Studies of the concentration of fibrinogen in plasma were made in a total of 31 patients who remained undelivered 3 or more weeks after apparent intrauterine fetal death. Serial determinations were made before during and after labor and delivery wherever possible. In these laboratories the concentration of fibrinogen in the plasma of 36 normal nonpregnant women averaged 294 milligrams per 100 milliliters ranging from 164 to 485 milliligrams per 100 milliliters with a standard deviation of the mean of 58.8. Hypofibrinogenemia was thought to exist when the plasma concentration was less than 150 milligrams.
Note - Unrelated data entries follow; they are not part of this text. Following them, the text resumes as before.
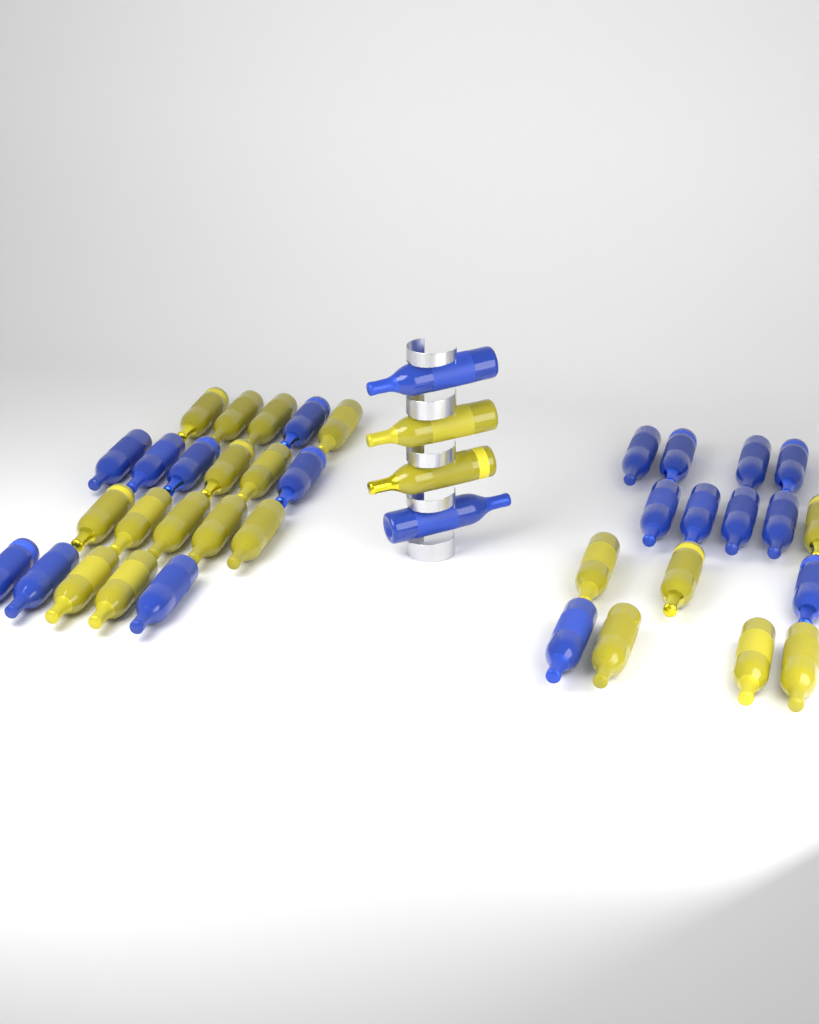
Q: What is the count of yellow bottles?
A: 21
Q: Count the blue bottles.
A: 20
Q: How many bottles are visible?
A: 41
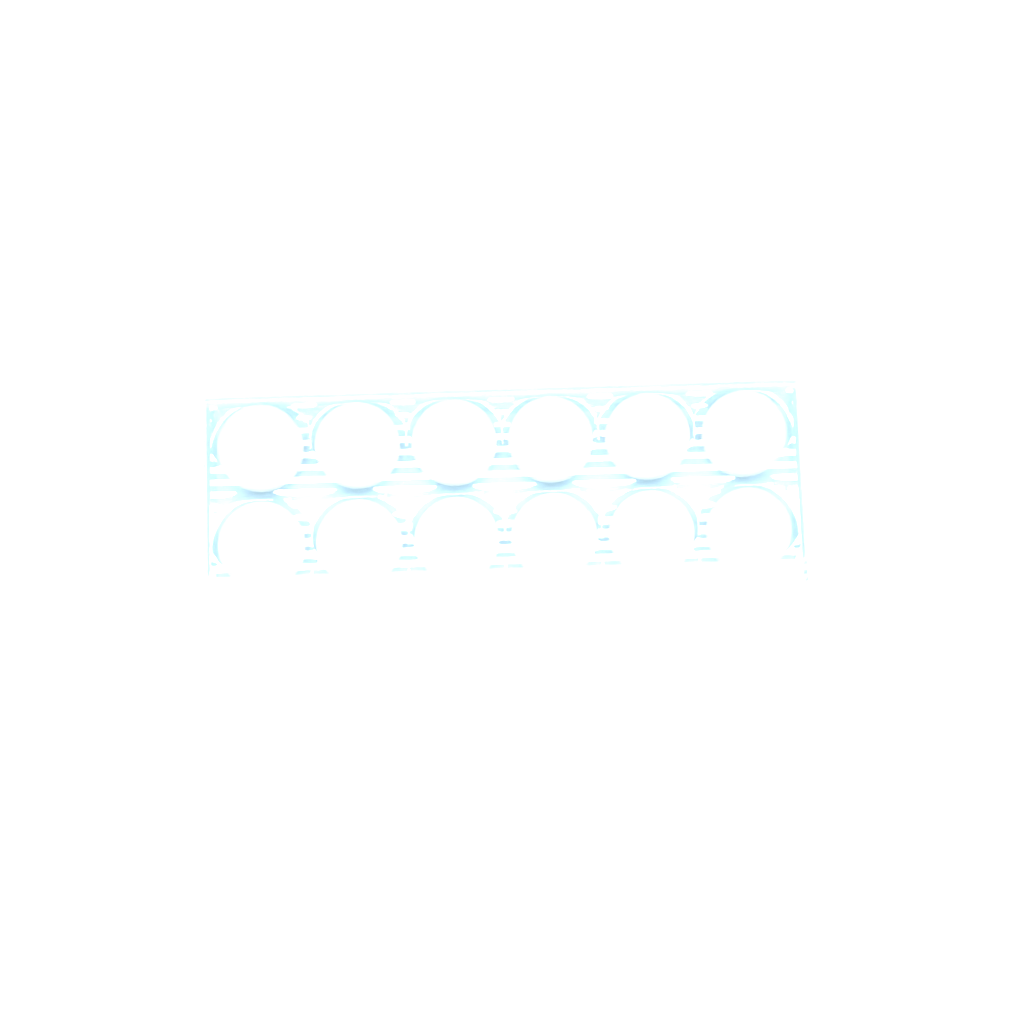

In 23 patients in whom fetal death appeared to have occurred between the 12th and 36th week of gestation and the dead fetus had been retained in utero for 3-11 weeks no evidence was found of a critical depletion of circulating fibrinogen. The concentration of fibrinogen at delivery ranged from 321 to 652 milligrams per 100 milliliters of plasma. In 7 patients serial fibrinogen determinations were made for several weeks following intrauterine death. In all 7 there was evidence of a progressive reduction in the concentration of circulating fibrinogen. The decrease took place in roughly linear fashion but the concentration of fibrinogen at no time reached a level lower than that in the normal nonpregnant women. During the same period 8 cases of prolonged intrauterine retention of a dead fetus were encountered in which the level of fibrinogen was dangerously low. Some case studies are included.